Che cosa sono veramente i racconti, nemmeno Julio Cortázar (uno dei più grandi scrittori di short story) lo sa bene; e per fortuna. Nei suoi numerosi saggi, le sole cose che gli vengono in mente per spiegarne la struttura e individuarne delle caratteristiche costanti sono: l’intensità e la tensione. Quella capacità di ridurre all’osso l’azione, senza abbellimenti superflui o digressioni, che rende, per esempio, Gli uccisori di Ernest Hemingway una prosa intensissima che scorre sul filo di lana, impigliando il lettore fino all’ultima parola.

Ma può anche accadere l’esatto contrario: è tipico di alcuni racconti di Katherine Mansfield o della nostra Anna Maria Ortese, lavorare di accumulo, con una prosa tesa e sospesa in cui l’azione, ridotta al minimo, serve solo per far avvicinare lentamente il lettore al narrato: il fatto in sé non ha tanto importanza quanto i meccanismi che l’hanno provocato e le conseguenze che innesca. Ecco, a proposito di intensità e tensione, mi viene in mente l’ultima, recentissima raccolta di racconti di Luca Ricci, Fantasmi dell’aldiquà, pubblicata da La scuola di Pitagora nella collana Narrazioni – dedita esclusivamente alle forme brevi.

Un’intera raccolta di piccolissime storie di coppia (ecco di nuovo Manganelli), in cui l’andamento e il registro scorrono come un fiume pacato, costellato da piccoli vortici acquosi che sono solo il preludio a una improvvisa cascata ripidissima. Come in Amici immaginari o in Il piede nel letto, in cui l’accumulo delle micro azioni e dei gesti dei protagonisti serve a coagulare una tensione silente che si riverserà di botto tutta alla fine. Nei suoi fantasmi, Ricci – con un pizzico di Maupassant – condensa una certa tradizione italiana della scrittura breve, vivificandola in narrazioni sferiche, cioè geometricamente chiuse con continui lampi e folgorazioni che spingono il lettore a spostarsi verso un fuori.

E se fosse questa la cosa che i racconti devono fare? Dal loro cerchio perfetto e chiuso, costringere chi legge a cercare un altrove, un varco che si apra sconfinato su tutto ciò che il racconto non dicendo, dice.

Come afferma Paolo Cognetti nel suo ultimo libro dedicato alla forma racconto, A pesca nelle pozze più profonde, Minimum fax, “il racconto fa vedere l’invisibile attraverso il poco che si vede”; e non è un caso che quasi tutte queste raccolte, al loro interno, contengano almeno un fantasma o una presenza occulta indefinibile.

Ecco, in Italia i racconti esistono, vengono pubblicati.
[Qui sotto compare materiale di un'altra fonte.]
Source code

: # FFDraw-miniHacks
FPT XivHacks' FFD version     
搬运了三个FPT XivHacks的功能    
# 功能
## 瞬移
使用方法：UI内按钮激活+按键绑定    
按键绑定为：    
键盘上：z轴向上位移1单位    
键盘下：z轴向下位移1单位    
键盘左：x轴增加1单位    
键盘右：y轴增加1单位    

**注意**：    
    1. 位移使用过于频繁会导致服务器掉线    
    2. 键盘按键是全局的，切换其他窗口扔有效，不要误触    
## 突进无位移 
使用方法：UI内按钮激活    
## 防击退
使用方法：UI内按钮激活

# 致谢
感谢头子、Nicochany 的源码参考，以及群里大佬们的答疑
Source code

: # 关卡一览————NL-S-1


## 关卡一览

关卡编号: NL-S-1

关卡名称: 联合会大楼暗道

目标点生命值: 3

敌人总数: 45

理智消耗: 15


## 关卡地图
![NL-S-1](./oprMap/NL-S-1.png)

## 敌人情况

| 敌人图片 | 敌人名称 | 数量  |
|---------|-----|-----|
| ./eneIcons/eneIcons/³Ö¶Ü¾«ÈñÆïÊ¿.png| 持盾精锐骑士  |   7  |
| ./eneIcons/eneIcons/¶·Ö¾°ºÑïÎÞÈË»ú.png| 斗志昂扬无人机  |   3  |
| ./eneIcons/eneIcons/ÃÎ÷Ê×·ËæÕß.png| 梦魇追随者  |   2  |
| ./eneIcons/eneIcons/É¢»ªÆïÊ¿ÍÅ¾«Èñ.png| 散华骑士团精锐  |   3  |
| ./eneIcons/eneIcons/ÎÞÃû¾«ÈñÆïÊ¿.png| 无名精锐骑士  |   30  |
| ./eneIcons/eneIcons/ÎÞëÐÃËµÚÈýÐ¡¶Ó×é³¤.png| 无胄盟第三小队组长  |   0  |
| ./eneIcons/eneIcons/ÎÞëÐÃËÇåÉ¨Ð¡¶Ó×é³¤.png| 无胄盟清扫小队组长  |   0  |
Solo che come la nebbia di Totò e Peppino, ci sono ma non si vedono; o, meglio, non si vedono bene.

Non si vedono sugli scaffali della maggior parte delle librerie, non si vedono ai festival, ai premi; non si vedono sui giornali né nei piani promozionali degli editori. Figurarsi se si vedono nelle classifiche, per quello che vale. Spesso, poi, a pubblicarli sono case editrici indipendenti dalla forza troppo esigua per poter imporli sul mercato.

Il problema è che se i racconti non si vedono non si vendono. Sta qui, il cortocircuito con la tradizione: nella difficoltà, se non nell’impossibilità, di condividerla con i lettori; se non mancasse questa occasione di confronto e crescita condivisa, sarebbe forse più facile smontare il pregiudizio che circonda la narrazione breve; magari si riuscirebbe addirittura a costruire tra editori, scrittori e lettori una continuità radicata, fisiologica, vitale, tra il passato, il presente, il futuro di un racconto, tale da rendere un libro di racconti semplicemente un libro, senza il però.

Rossella Milone è una scrittrice. Ha pubblicato il romanzo Poche parole, moltissime cose e la raccolta di racconti La memoria dei vivi, entrambi per Einaudi. Per Laterza ha pubblicato Nella pancia, sulla schiena, tra le mani e per Avagliano la raccolta Prendetevi cura delle bambine. Collabora al Fatto Quotidiano e cura un blog di letteratura su Il Fatto Quotidiano.it. Coordina l’osservatorio sul racconto Cattedrale che debutterà il 9 dicembre.